:: What is expected ::
Copy every line of the data that contains the string "down".

:: Data excerpts ::
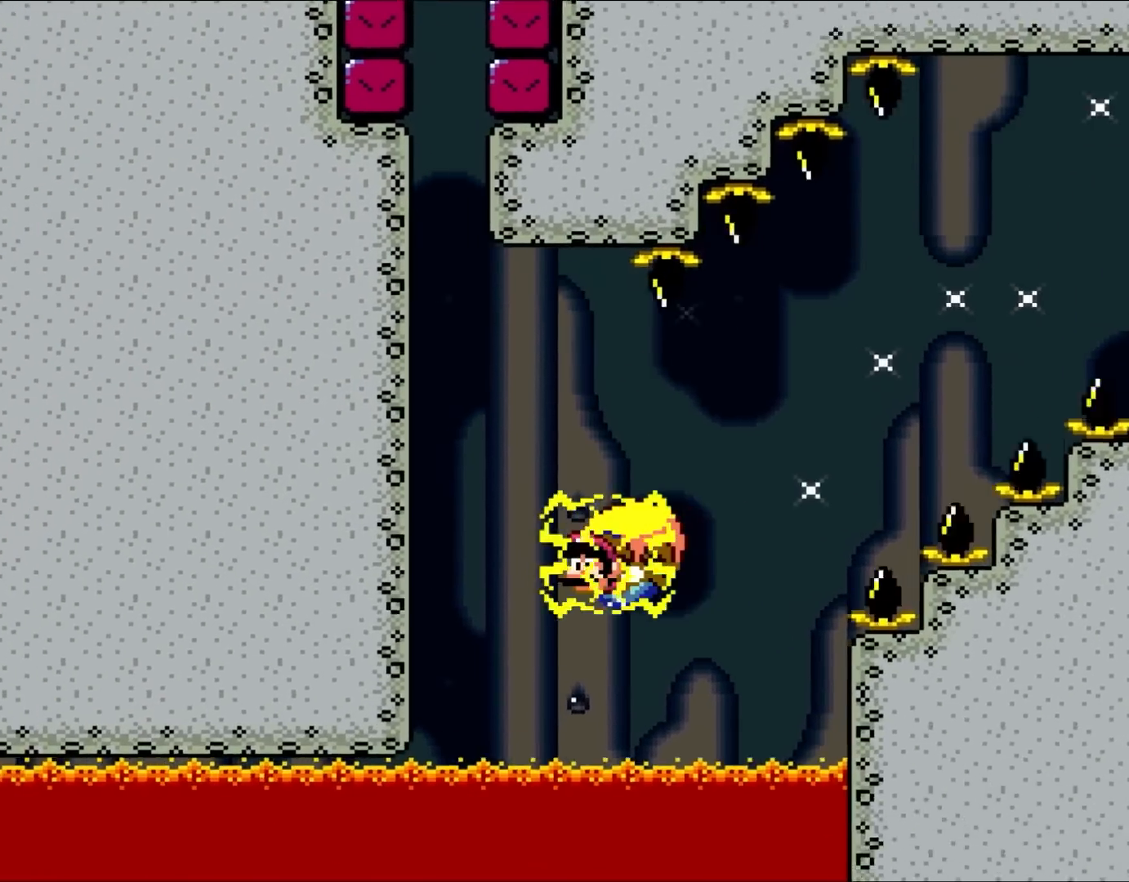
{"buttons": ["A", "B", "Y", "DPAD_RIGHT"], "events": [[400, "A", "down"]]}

---

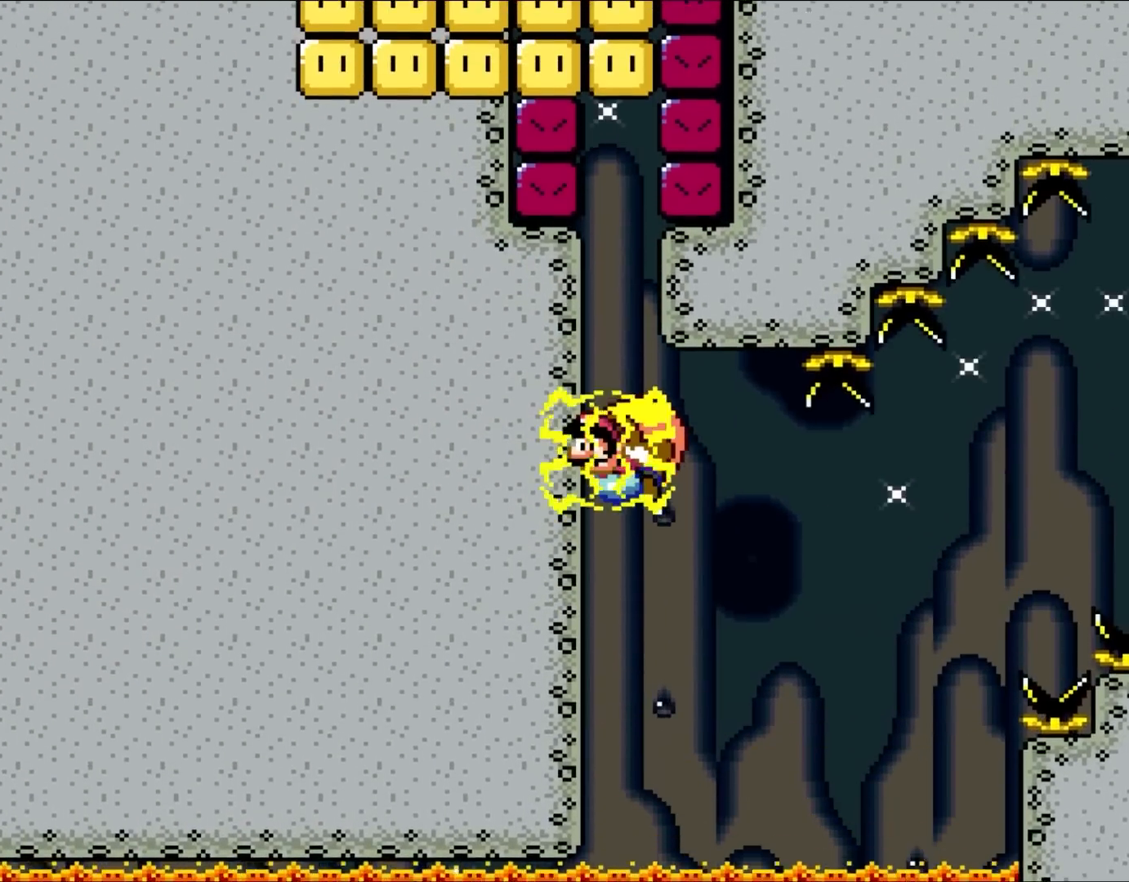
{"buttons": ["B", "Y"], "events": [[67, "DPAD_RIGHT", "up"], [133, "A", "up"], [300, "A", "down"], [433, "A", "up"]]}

* * *

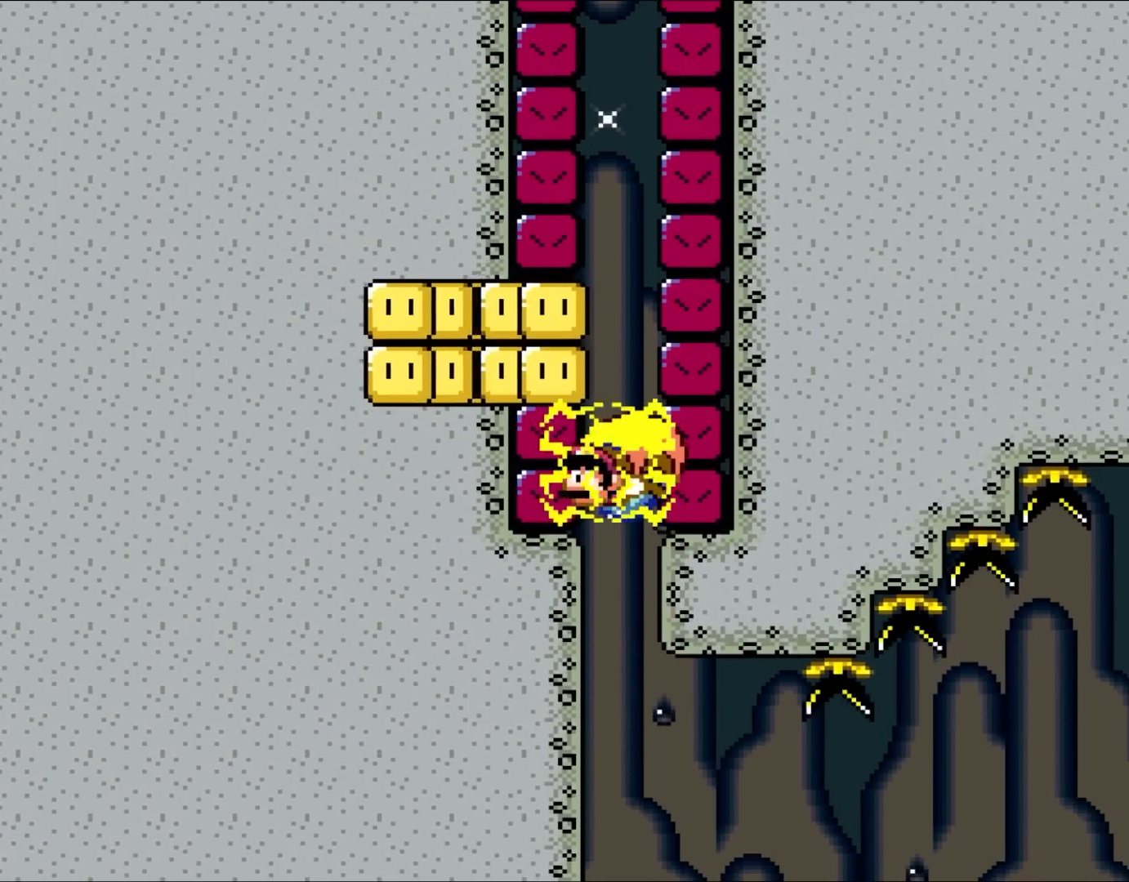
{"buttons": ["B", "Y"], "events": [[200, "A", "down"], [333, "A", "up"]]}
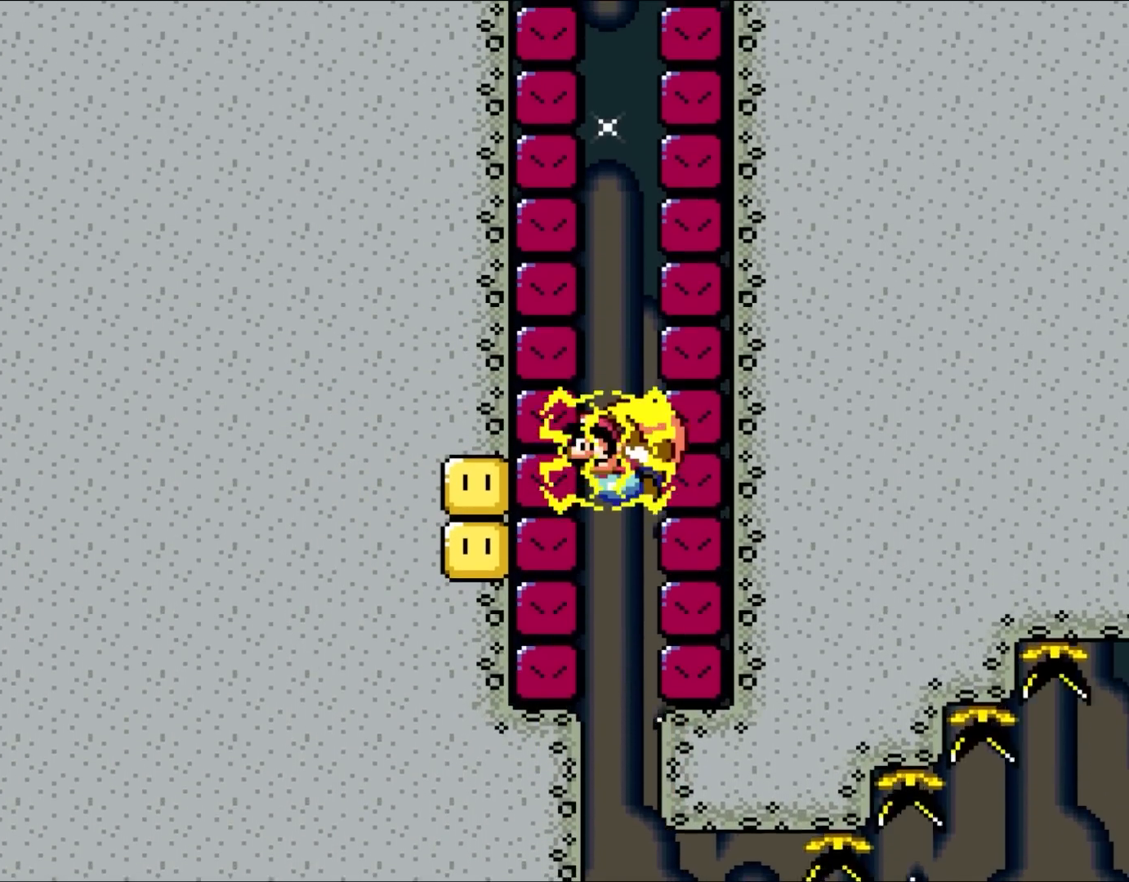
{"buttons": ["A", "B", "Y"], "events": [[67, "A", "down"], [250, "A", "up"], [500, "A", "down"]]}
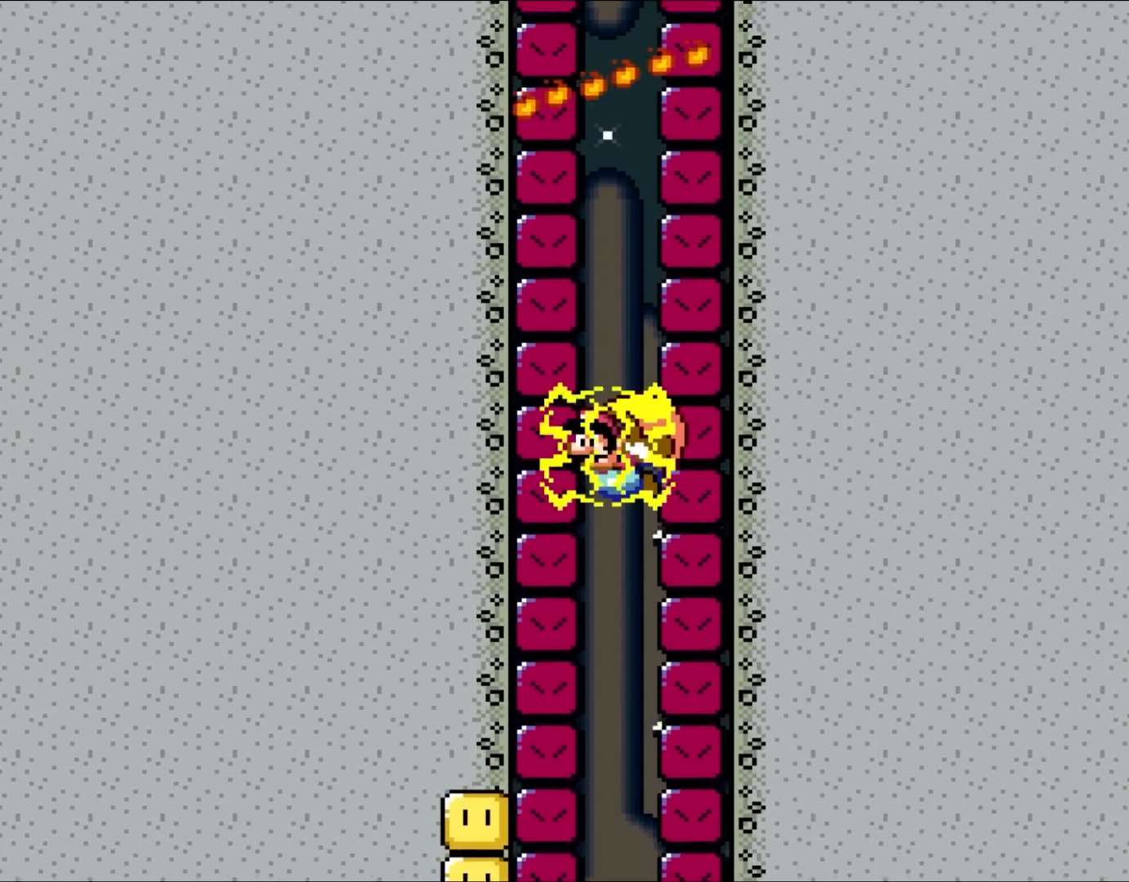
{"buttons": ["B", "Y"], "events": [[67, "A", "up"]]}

:: Exercise result ::
{"buttons": ["A", "B", "Y", "DPAD_RIGHT"], "events": [[400, "A", "down"]]}
{"buttons": ["B", "Y"], "events": [[67, "DPAD_RIGHT", "up"], [133, "A", "up"], [300, "A", "down"], [433, "A", "up"]]}
{"buttons": ["B", "Y"], "events": [[200, "A", "down"], [333, "A", "up"]]}
{"buttons": ["A", "B", "Y"], "events": [[67, "A", "down"], [250, "A", "up"], [500, "A", "down"]]}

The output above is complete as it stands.